Tuesday, October 9, 2012

What Really Matters (Art for Art Sake)?

By the end of this month, a few things might transpire in my topsy-turvyish little life. 1) I stay at a job that is making me feel increasingly miserable no matter how hard I try to see the bright side, and I then miss out on some really great opportunities as my soul slowly melts like an overly hydrated wicked witch of the west. 2) I find another, at least somewhat more palatable job, one which allows me to either start after or start and still take off for those "great opportunities" (one of which includes maybe playing a show), and quit my current job. Or 3) I find myself at a place where I must choose between leaving a job for aforementioned opportunities or staying at a job where it's okay to mislead your employees about their ability to take off for said opportunities as well as melting their souls on a daily basis. It's a statistical improbability that everyone hates their day job, right? Right?

All that to say I'm trying to get into a better situation—one which will not only allow me to continue to live under a roof but also free up time in the right places so I can continue recording and performing and writing my book and countless other creative endeavors. My current job (and most other entry-level jobs by their descriptions at least) require an elementary to early high school level education, and yet somehow the employment process makes it seem like I'm not qualified for any of them. I really hope all those folks in my "class" who graduate this coming May find themselves in a very different situation than the one I've been in. (If not, please know it is possible to drastically lower your middle class standards for what is an acceptable level of number of showers per month if necessary...2 maybe 3 sounds good.)
  
On another note, I've met a lot of fantastically talented songwriters in this town, but I've become to notice a trending dichotomy. There is this line between those that write as an art and those that write as a craft. The former shatter open a bottle of their inner most thoughts and feelings, pouring out an over-exposed, blurred mess of gut-wrenching, heart-squeezing, tear-jerking REAL set to music. The latter build a machine, cog by cog, with such finely tuned precision that it basically spits out radio play and awards to give itself. There have been a few throughout contemporary music history who have been able to bounce back and forth across this line, bringing handfuls of one side to the other. No one can traverse the tightrope all the way across that gorge, though (all that plays at my work is late 70s to today's pop music and I've yet to truly find correlation besides bipolar relationship issues). 

I'd almost rather have something real that rips my foot off and feeds it to me still raw and bleeding than a tin toy that timidly trots over and coaxes my toes into tapping. (alliteration overkill, oh well.)

A friend today asked me if the whole point really was to become rich and famous or to even be heard or if art for art sake could be enough.

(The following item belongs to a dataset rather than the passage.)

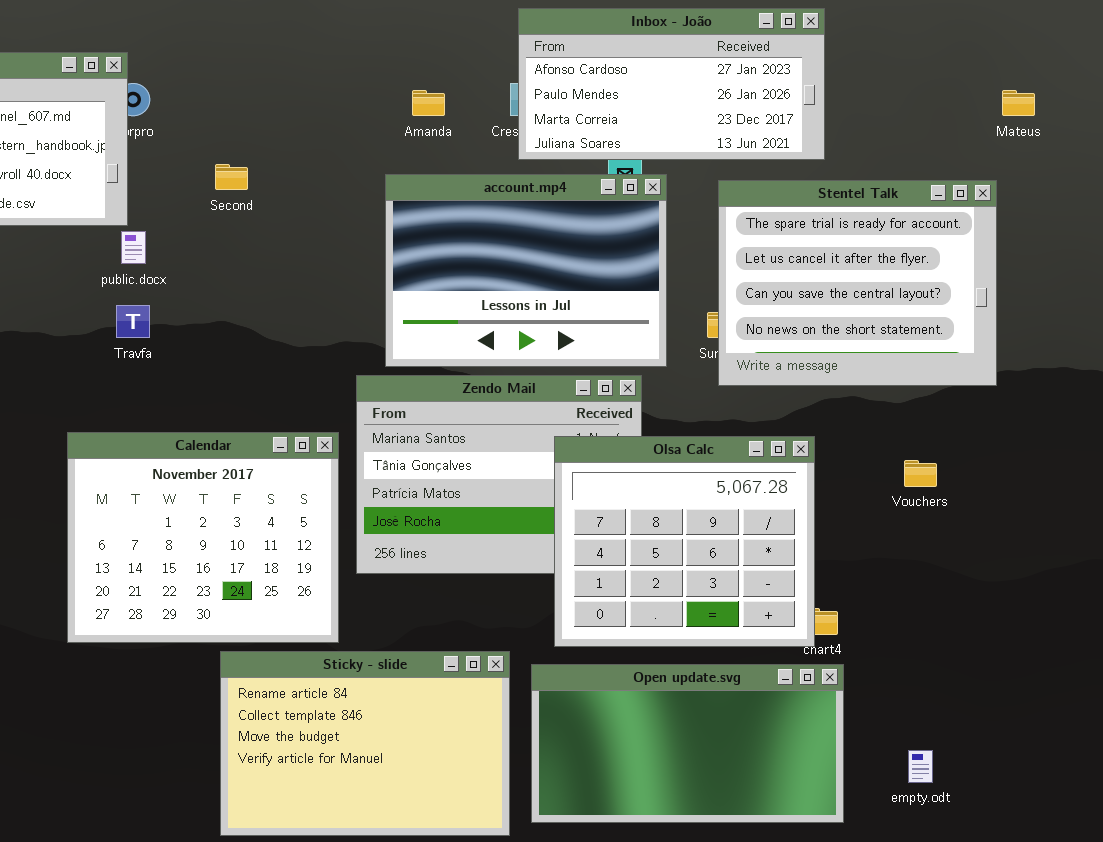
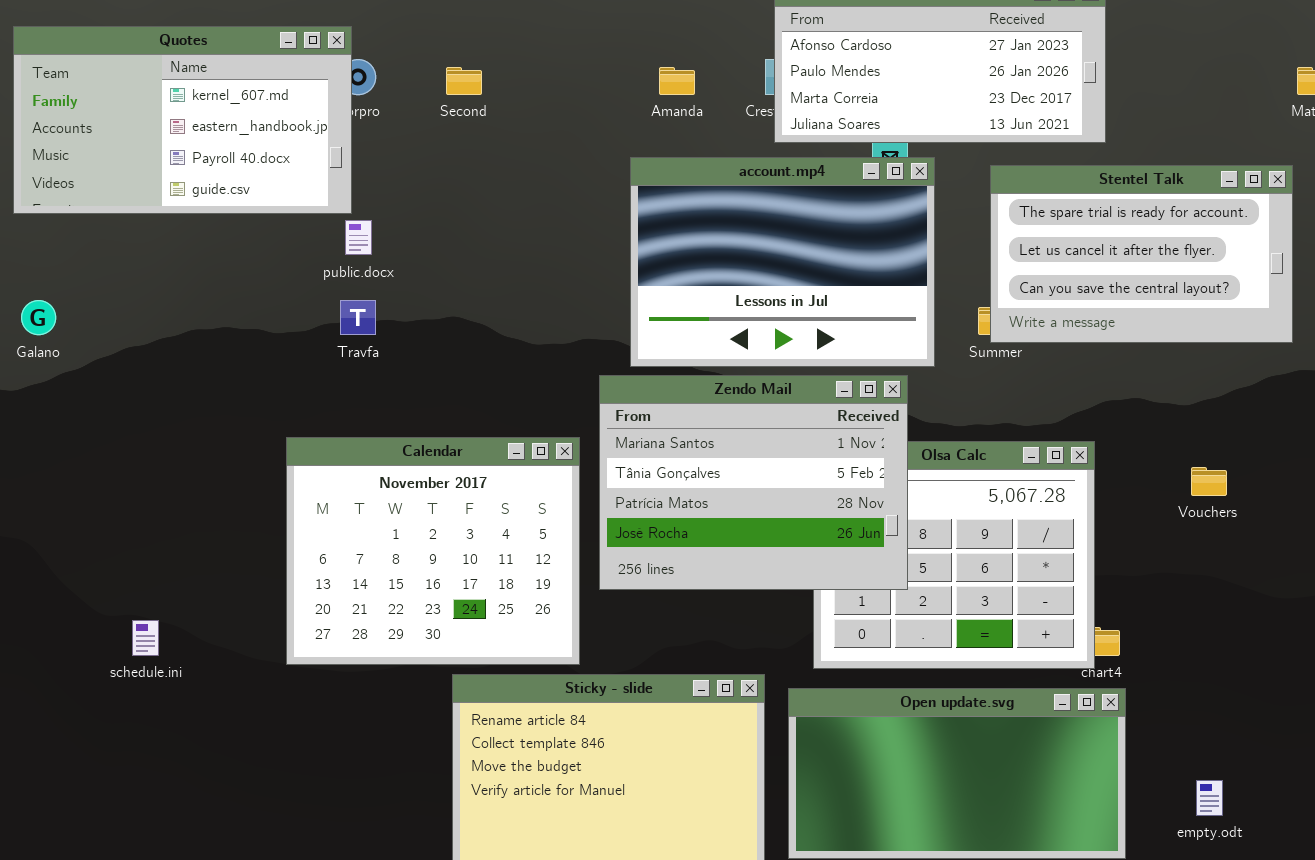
Second: [215,164,248,190] -> [446,67,482,95], moved
Stentel Talk: [718,180,997,386] -> [990,165,1293,343], resized
Zendo Mail: [356,375,642,574] -> [599,375,908,590], raised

I used to think, used to hope that it could be. 

Back then I slept in my car for two months and was more creative than I'd been in years. Now I'm paying rent and hating my job and trying to find not just the time but the motivation to keep creating. After a long day of work, it seems almost impossible to crank out the same level of material that I made when my life was either so taken care of or so desperate that I couldn't or didn't have to worry about much. Growing up or in school or when I was just roaming, the art was all I had. Now, all I have is getting through the day... adulthood, by some definitions. 

I still believe art for art sake should be enough. I still strive to be someone who creates out of the deep, honest places in my soul, because that's just who I am. But then I gotta pay rent, and I gotta eat, and I gotta this and that. You know the propaganda. 

All I can think, though, is what's the point if what you gotta do to keep living takes away what makes your life worth living?